Daniel: All those irritating comments! "How does it feel not being CEO anymore" or the more frequent: "Must be nice not having to work anymore". I believe there are a lot of misunderstandings about how, and why people should or should not be CEOs of their own companies. To be honest, I often felt low. Johan had nothing to do with this. Johan is a close friend, adviser and partner, and the company grew and became stronger under his leadership. But Upsales is my creation. I was often worried.
"I believe there are a lot of misunderstandings about how, and why people should or should not be CEOs of their own companies." - Daniel
Johan: You can reach goals in different ways. I sometimes had one path in mind and Daniel another, where both ways would have worked on their own. It can become a Catch 22-situation if they are mixed. I think we managed this challenge quite well, but I also believe it held us back in some ways.
What would keep you awake at night?
Daniel: As an entrepreneur, there is no scenario where you are 100% happy with a CEO in your own company. The general thing is that nobody will do things exactly the way you think they ought to be done. You think they are doing it wrong, but it's just different. Over time I let go a little, although I never managed to relax. I was often worried.
Johan: Oh, I could go on and on about the worries I had! The most frustrating thing was how fast a month could go by when you were not meeting your sales target. Especially when you had promised a rebound. But there were, of course, more things on my mind: staff not performing, downtime, client churn and so on.

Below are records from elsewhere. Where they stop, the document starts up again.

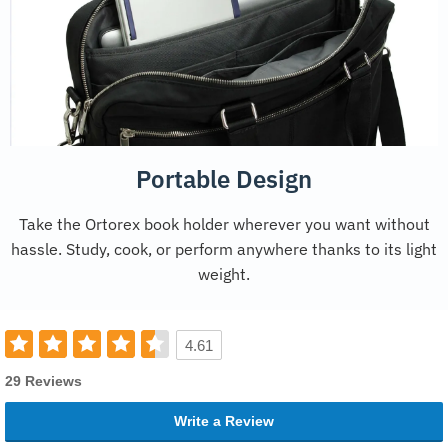
Portable Design
Take the Ortorex book holder wherever you want without
hassle. Study, cook, or perform anywhere thanks to its light
weight.
4.61
29 Reviews
Write a Review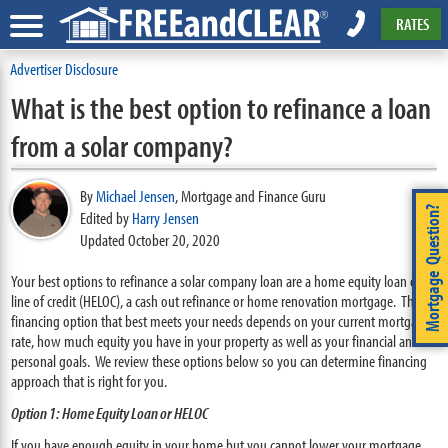
RATES
Advertiser Disclosure
What is the best option to refinance a loan
from a solar company?
By
Michael Jensen
,
Mortgage and Finance Guru
Mortgage Question?
Edited by
Harry Jensen
Updated October 20, 2020
Your best options to refinance a solar company loan are a home equity loan or
line of credit (HELOC), a cash out refinance or home renovation mortgage. The
financing option that best meets your needs depends on your current mortgage
rate, how much equity you have in your property as well as your financial and
personal goals. We review these options below so you can determine financing
approach that is right for you.
Option 1: Home Equity Loan or HELOC
If you have enough equity in your home but you cannot lower your mortgage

But also a sense of achievement?
Johan: If you do the small things in the right way every day and every week and every month, you get a considerable impact over time. That is a nice memory of the journey. You overestimate what you can do in a year, but underestimate what can happen in five years. If you do the right things continuously, the results will come. It often takes a bit longer, but always doing the right things a bit better, recruiting and developing people and having more folks to do it. Daniel is very good at giving feedback, and I've learned from it. Nowadays I can quickly spot a bad trend in someone and have learned to motivate with ease.
Daniel: We made several strategically crucial decisions. These ideas came because I had time to think while Upsales was zooming along with commander Johan inspiring the organisation. Johan has meant a lot for me and the company's growth. He has also made me grow as a person. Growing from a basement to almost 50 employees has been my real life MBA. Everyone who knows me knows that I am an avid reader of business books. I have read extensively on the subject, often testing what works at the office. My understanding has deepened over the last five years. Peter Drucker famously said the CEO is both composer and conductor. I agree. And it takes time learning how to conduct an orchestra. What he didn't say was that instruments and notes and players continuously change.
What about your friendship?
Daniel: We are the best of friends. We are also doing business with Johan’s company Startdeliver that is very useful for us.
Johan: Yes, we are great friends. The experience I got from working with Daniel and Upsales is priceless and has been a massive part of my development.